What to work on: Your answer should be every line with the word "ustanovení", copied from the data below.

Provided material:

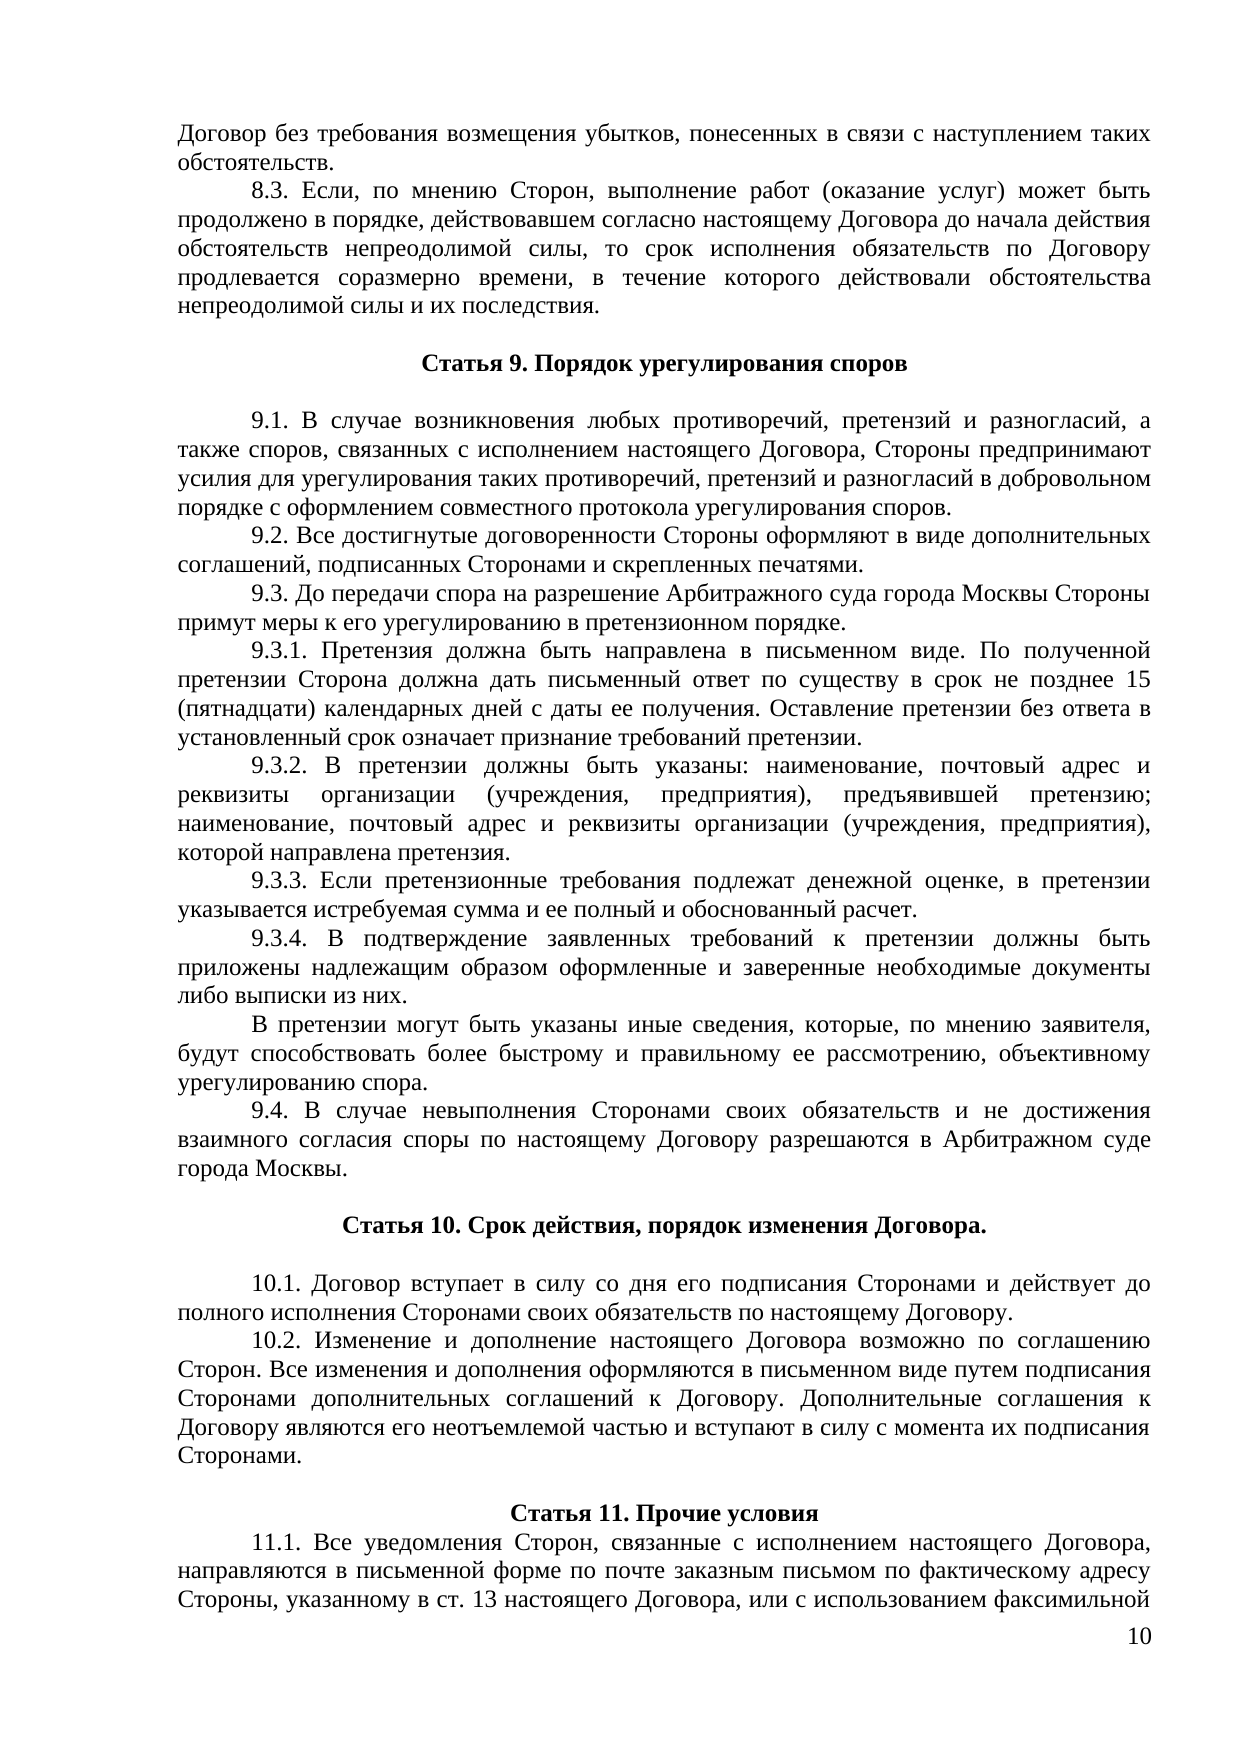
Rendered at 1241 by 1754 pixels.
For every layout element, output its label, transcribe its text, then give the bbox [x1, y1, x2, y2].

text Статья 10. Срок действия, порядок изменения Договора. [177, 1211, 1152, 1239]
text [177, 118, 1152, 176]
text 8.3. Если, по мнению Сторон, выполнение работ (оказание услуг) может быть продолжено в порядке, действовавшем согласно настоящему Договора до начала действия обстоятельств непреодолимой силы, то срок исполнения обязательств по Договору продлевается соразмерно времени, в течение которого действовали обстоятельства непреодолимой силы и их последствия. [177, 176, 1152, 319]
text 9.1. В случае возникновения любых противоречий, претензий и разногласий, а также споров, связанных с исполнением настоящего Договора, Стороны предпринимают усилия для урегулирования таких противоречий, претензий и разногласий в добровольном порядке с оформлением совместного протокола урегулирования споров. [177, 406, 1152, 521]
text 9.3.3. Если претензионные требования подлежат денежной оценке, в претензии указывается истребуемая сумма и ее полный и обоснованный расчет. [177, 866, 1152, 923]
text Статья 9. Порядок урегулирования споров [177, 348, 1152, 377]
text 9.4. В случае невыполнения Сторонами своих обязательств и не достижения взаимного согласия споры по настоящему Договору разрешаются в Арбитражном суде города Москвы. [177, 1096, 1152, 1182]
text 9.3.4. В подтверждение заявленных требований к претензии должны быть приложены надлежащим образом оформленные и заверенные необходимые документы либо выписки из них. [177, 923, 1152, 1009]
text Статья 11. Прочие условия [177, 1498, 1152, 1527]
text В претензии могут быть указаны иные сведения, которые, по мнению заявителя, будут способствовать более быстрому и правильному ее рассмотрению, объективному урегулированию спора. [177, 1009, 1152, 1096]
text 10.1. Договор вступает в силу со дня его подписания Сторонами и действует до полного исполнения Сторонами своих обязательств по настоящему Договору. [177, 1268, 1152, 1326]
text 10.2. Изменение и дополнение настоящего Договора возможно по соглашению Сторон. Все изменения и дополнения оформляются в письменном виде путем подписания Сторонами дополнительных соглашений к Договору. Дополнительные соглашения к Договору являются его неотъемлемой частью и вступают в силу с момента их подписания Сторонами. [177, 1326, 1152, 1469]
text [177, 1527, 1152, 1613]
text 9.3.1. Претензия должна быть направлена в письменном виде. По полученной претензии Сторона должна дать письменный ответ по существу в срок не позднее 15 (пятнадцати) календарных дней с даты ее получения. Оставление претензии без ответа в установленный срок означает признание требований претензии. [177, 636, 1152, 751]
text 9.2. Все достигнутые договоренности Стороны оформляют в виде дополнительных соглашений, подписанных Сторонами и скрепленных печатями. [177, 521, 1152, 578]
text 9.3.2. В претензии должны быть указаны: наименование, почтовый адрес и реквизиты организации (учреждения, предприятия), предъявившей претензию; наименование, почтовый адрес и реквизиты организации (учреждения, предприятия), которой направлена претензия. [177, 751, 1152, 866]
text 9.3. До передачи спора на разрешение Арбитражного суда города Москвы Стороны примут меры к его урегулированию в претензионном порядке. [177, 578, 1152, 636]
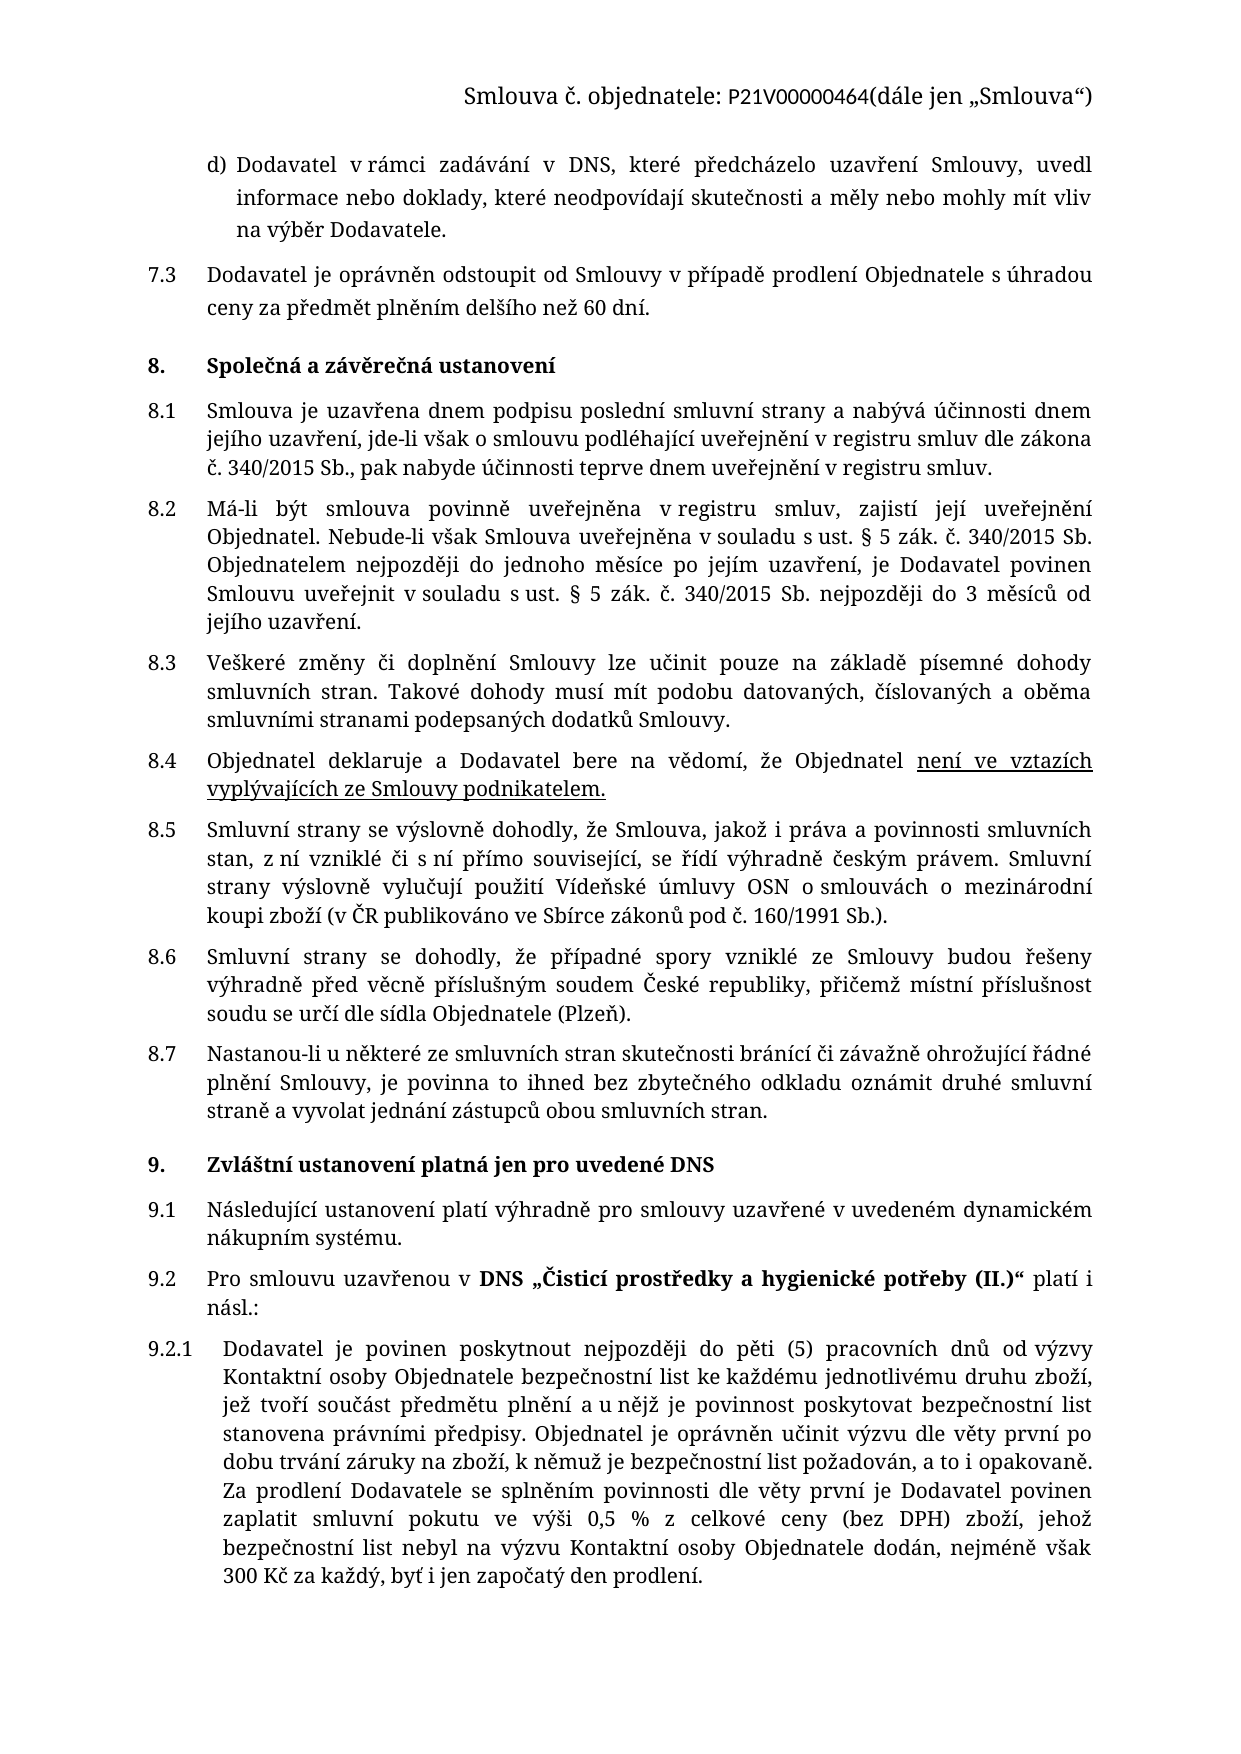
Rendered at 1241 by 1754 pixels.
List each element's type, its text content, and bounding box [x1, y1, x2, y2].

list Smluvní strany se výslovně dohodly, že Smlouva, jakož i práva a povinnosti smluvních stan, z ní vzniklé či s ní přímo související, se řídí výhradně českým právem. Smluvní strany výslovně vylučují použití Vídeňské úmluvy OSN o smlouvách o mezinárodní koupi zboží (v ČR publikováno ve Sbírce zákonů pod č. 160/1991 Sb.). [148, 816, 1093, 929]
list Dodavatel v rámci zadávání v DNS, které předcházelo uzavření Smlouvy, uvedl informace nebo doklady, které neodpovídají skutečnosti a měly nebo mohly mít vliv na výběr Dodavatele. [207, 150, 1093, 244]
list Smluvní strany se dohodly, že případné spory vzniklé ze Smlouvy budou řešeny výhradně před věcně příslušným soudem České republiky, přičemž místní příslušnost soudu se určí dle sídla Objednatele (Plzeň). [148, 942, 1093, 1027]
list Následující ustanovení platí výhradně pro smlouvy uzavřené v uvedeném dynamickém nákupním systému. [148, 1195, 1093, 1252]
list Pro smlouvu uzavřenou v DNS „Čisticí prostředky a hygienické potřeby (II.)“ platí i násl.: [148, 1264, 1093, 1321]
list Zvláštní ustanovení platná jen pro uvedené DNS [148, 1150, 1093, 1178]
list Společná a závěrečná ustanovení [148, 351, 1093, 379]
list Objednatel deklaruje a Dodavatel bere na vědomí, že Objednatel není ve vztazích vyplývajících ze Smlouvy podnikatelem. [148, 746, 1093, 803]
list Má-li být smlouva povinně uveřejněna v registru smluv, zajistí její uveřejnění Objednatel. Nebude-li však Smlouva uveřejněna v souladu s ust. § 5 zák. č. 340/2015 Sb. Objednatelem nejpozději do jednoho měsíce po jejím uzavření, je Dodavatel povinen Smlouvu uveřejnit v souladu s ust. § 5 zák. č. 340/2015 Sb. nejpozději do 3 měsíců od jejího uzavření. [148, 494, 1093, 636]
list Veškeré změny či doplnění Smlouvy lze učinit pouze na základě písemné dohody smluvních stran. Takové dohody musí mít podobu datovaných, číslovaných a oběma smluvními stranami podepsaných dodatků Smlouvy. [148, 648, 1093, 734]
list Smlouva je uzavřena dnem podpisu poslední smluvní strany a nabývá účinnosti dnem jejího uzavření, jde-li však o smlouvu podléhající uveřejnění v registru smluv dle zákona č. 340/2015 Sb., pak nabyde účinnosti teprve dnem uveřejnění v registru smluv. [148, 396, 1093, 481]
list Nastanou-li u některé ze smluvních stran skutečnosti bránící či závažně ohrožující řádné plnění Smlouvy, je povinna to ihned bez zbytečného odkladu oznámit druhé smluvní straně a vyvolat jednání zástupců obou smluvních stran. [148, 1039, 1093, 1125]
list Dodavatel je povinen poskytnout nejpozději do pěti (5) pracovních dnů od výzvy Kontaktní osoby Objednatele bezpečnostní list ke každému jednotlivému druhu zboží, jež tvoří součást předmětu plnění a u nějž je povinnost poskytovat bezpečnostní list stanovena právními předpisy. Objednatel je oprávněn učinit výzvu dle věty první po dobu trvání záruky na zboží, k němuž je bezpečnostní list požadován, a to i opakovaně. Za prodlení Dodavatele se splněním povinnosti dle věty první je Dodavatel povinen zaplatit smluvní pokutu ve výši 0,5 % z celkové ceny (bez DPH) zboží, jehož bezpečnostní list nebyl na výzvu Kontaktní osoby Objednatele dodán, nejméně však 300 Kč za každý, byť i jen započatý den prodlení. [148, 1334, 1093, 1590]
list Dodavatel je oprávněn odstoupit od Smlouvy v případě prodlení Objednatele s úhradou ceny za předmět plněním delšího než 60 dní. [148, 261, 1093, 322]
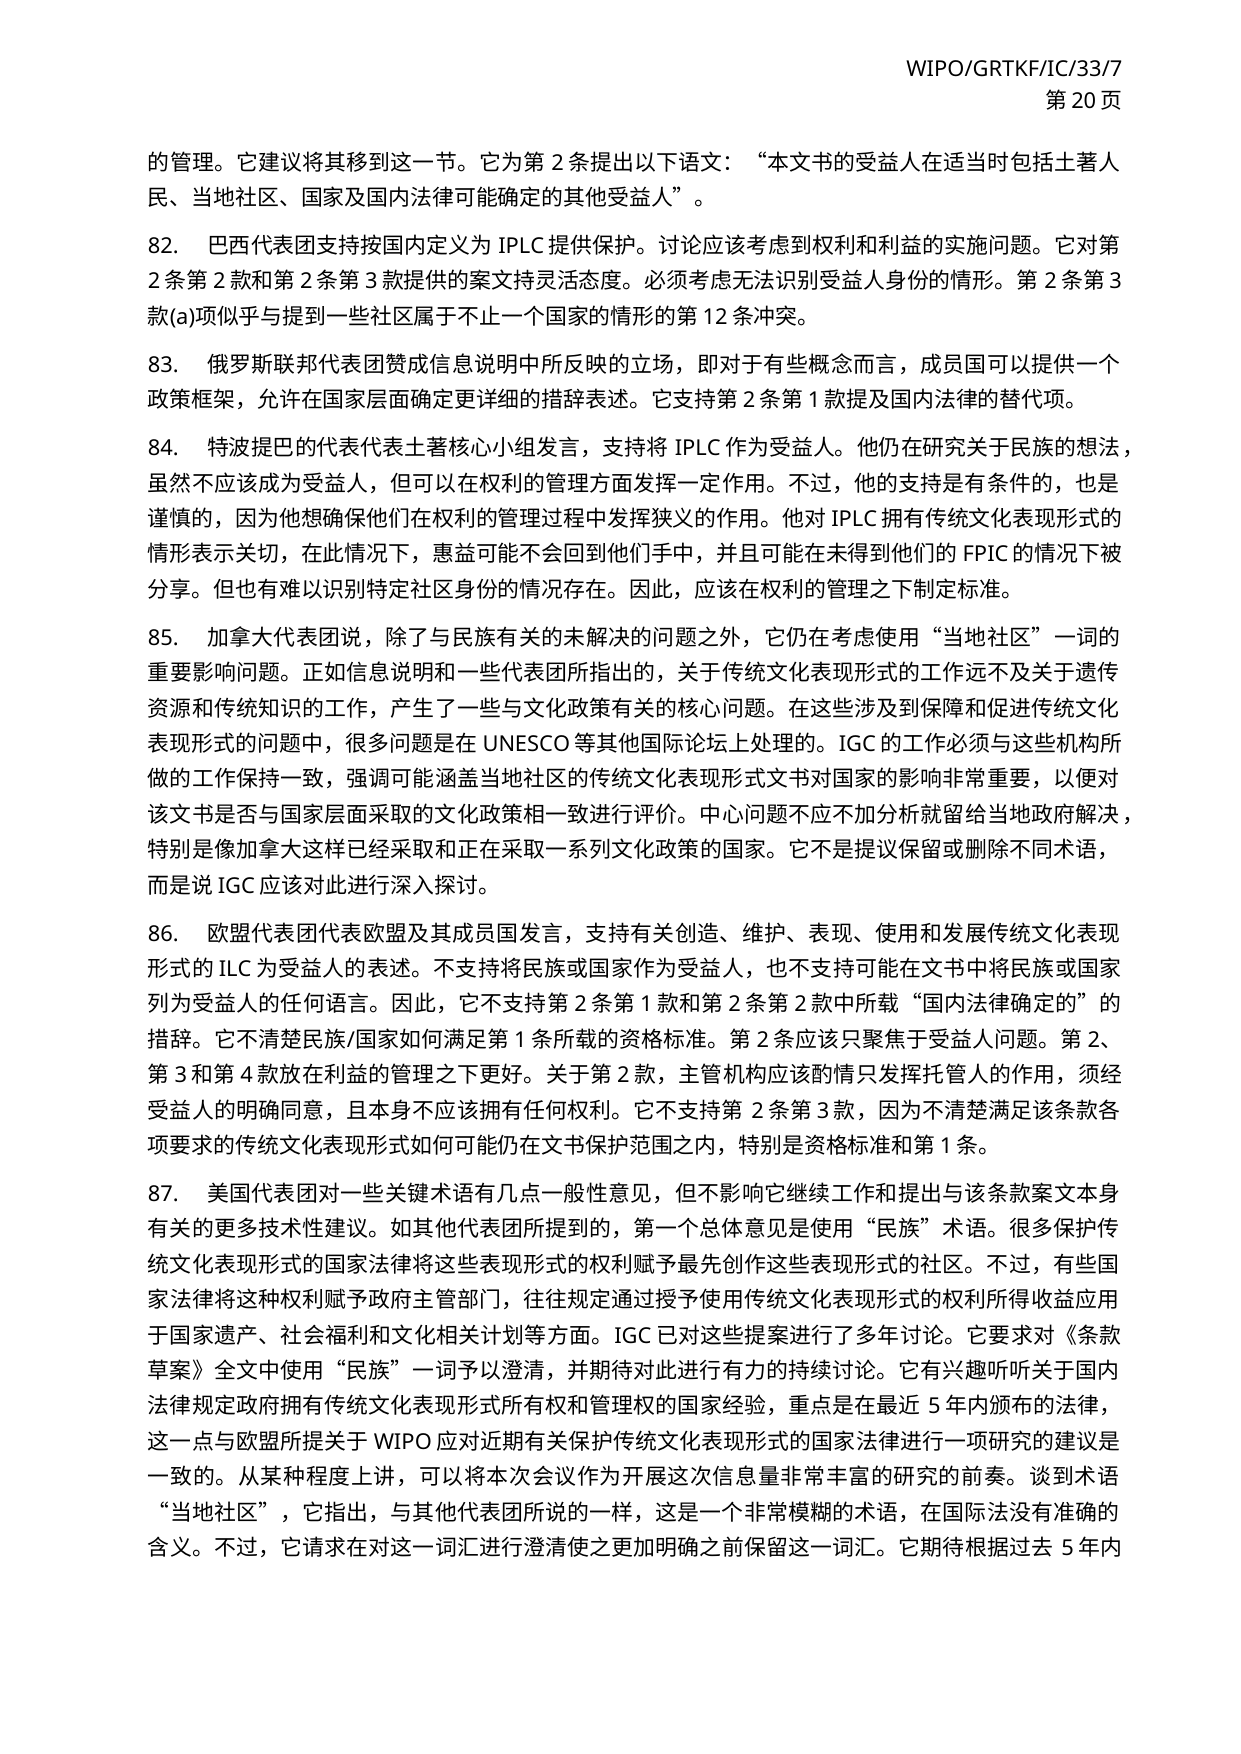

Result of the exercise:
list Následující ustanovení platí výhradně pro smlouvy uzavřené v uvedeném dynamickém nákupním systému. [148, 1195, 1093, 1252]
list Zvláštní ustanovení platná jen pro uvedené DNS [148, 1150, 1093, 1178]
list Společná a závěrečná ustanovení [148, 351, 1093, 379]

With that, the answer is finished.